Jetzt werden bei einigen die Alarmglocken schrillen: Aber Märkte sind doch auch nicht immer fair! Was ist mit Monopolen? Das ist ein absolut valider Punkt, und, ja gerade auch Marktliberale kritisieren Monopole. Da kommt aber der nächste Faktor ins Spiel: Vieles, was in der Öffentlichkeit als „Marktversagen“ kursiert, hat auch damit zu tun, dass der Staat auf falsche Weise eingreift.
Der Markt ist ein guter, aber nicht immer perfekter Ansatz, um politische Probleme zu lösen und menschliche Handlungen zu koordinieren. Das heißt nicht, dass man ihn auf jedes Thema ohne Einschränkung „loslassen“ sollte – im Bildungs- oder im Gesundheitswesen ist es in den meisten europäischen Ländern Konsens, dass man einen Privatsektor zwar zulässt, aber nicht alles Privatsache ist. Als Negativbeispiel gelten oft die USA, wo die Bürger:innen zwar mehr für ihr Gesundheitssystem zahlen, aber trotzdem horrende Kosten für Dinge tragen müssen, die bei uns eine selbstverständliche Kassenleistung wären. Es ist also unkontrovers, dass der Staat bei den meisten Politikbereichen mitredet und „in den Markt eingreift“ – mit Anreizen, Regulierungen oder Verboten. Oft liegen Probleme mit dem Markt aber daran, dass der Staat falsche Anreize setzt.
Staatsversagen beim Klimaschutz
Nehmen wir das Thema Klimaschutz: Dass die meisten Menschen CO2 verbrauchen – oft mehr, als konsequent umgesetzte Klimaziele zulassen würden – wird von vielen als „Marktversagen“ bezeichnet. Dabei ist es genau der Staat, der dieses Verhalten fördert.
Denn in Österreich gibt es im Klimaschutz viele Baustellen. Viele Gemeinden, nicht nur die kleinsten, haben keinen nennenswerten Anschluss an den öffentlichen Verkehr, gerade im ländlichen Bereich ist man auf das Auto angewiesen. Das an sich wäre noch keine Katastrophe, immerhin gibt es Elektroautos – aber die E-Lade-Infrastruktur ist noch lange nicht überall angekommen und muss deutlich ausgebaut werden. Gleichzeitig muss die Republik noch stark daran arbeiten, dass auch wirklich 100 Prozent dieses Stroms ohne Kohle und Gas erzeugt werden. Und als wäre das nicht schlimm genug für die Klimaziele, gibt Österreich bis zu 5,7 Milliarden Euro im Jahr für klimaschädliche Subventionen aus.

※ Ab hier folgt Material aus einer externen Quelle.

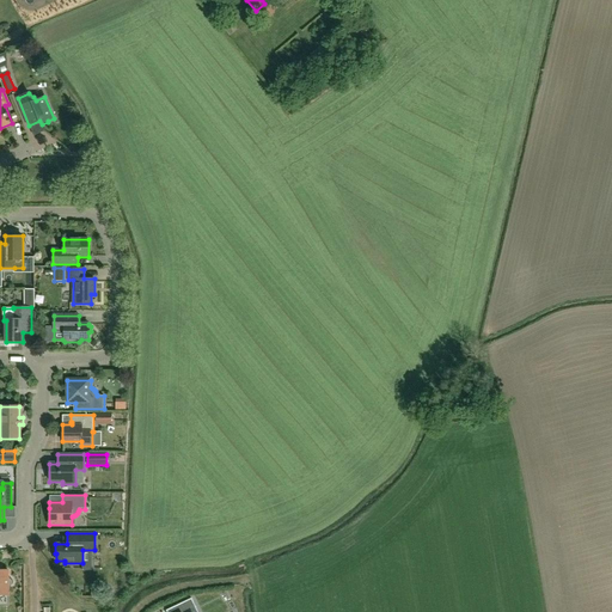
[(8,577),(8,570),(0,570),(0,594),(8,594),(8,587),(10,587),(11,587),(11,586),(12,586),(12,585),(12,583),(13,582),(12,582),(12,581),(12,580),(11,579),(10,579),(8,577)]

Nehmen wir als fiktives Beispiel Manfred, der jeden Tag von Mistelbach nach Wien pendelt. Es gibt zwar einen Zug, aber mit dem würde Manfred deutlich länger brauchen, und E-Lade-Stationen hätte er im Ort noch keine gesehen. Um pünktlich in der Arbeit zu sein, bleibt er also bei seinem Verbrenner und kassiert dafür Pendlerpauschale, immerhin ist der Weg weit und Diesel teuer. Fünf Minuten hinter der Wiener Stadtgrenze muss Manfred durch die Proteste der Letzten Generation anhalten. Dabei ist er gar nicht schuld an der Situation – der Staat belohnt ihn dafür, fossile Brennstoffe zu verbrauchen, ohne ihm die attraktive Alternative zu bieten. Hier wäre also der Staat gefordert – durch ihn ist Österreich von fossilen Brennstoffen abhängig.

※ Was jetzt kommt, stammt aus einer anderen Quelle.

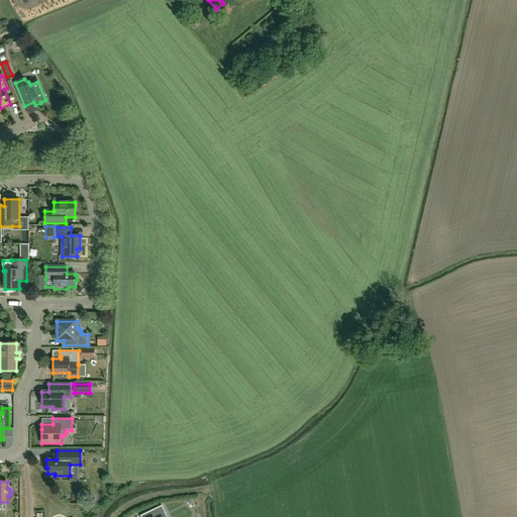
All buildings are outlined.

Und der Markt? Der ist schon längst weiter. Die wichtigsten Auto-Unternehmen hatten eine Deadline für den Verbrenner-Ausstieg, als das Verbot auf EU-Ebene noch gar nicht beschlossen war – die ersten werden 2025 schon aufhören, neue Verbrenner zu verkaufen. Aber auch in anderen Bereichen hat der Markt (wir erinnern uns: die Summe unserer wirtschaftlichen Entscheidungen) das Problem des Klimawandels erkannt und liefert laufend Lösungen. Nachhaltig produzierte Kleidung, kompostierbare Verpackungen oder Fleischersatz, der auch Fleischessern schmeckt: Das sind Lösungen, die bereits jetzt wirken und einen Unterschied im CO2-Verbrauch von Individuen machen.
Der Markt ist kompliziert – aber er wirkt
Ähnliche Situationen haben wir auch in vielen anderen Politikbereichen. Viele Bereiche unseres Lebens, die gut funktionieren, werden durch den Markt geregelt, und viele Probleme, die wir mit ihm assoziieren, werden auch durch den Staat verursacht. Und trotzdem spricht man über den Markt hauptsächlich in Begriffen der Wirtschaftswissenschaften.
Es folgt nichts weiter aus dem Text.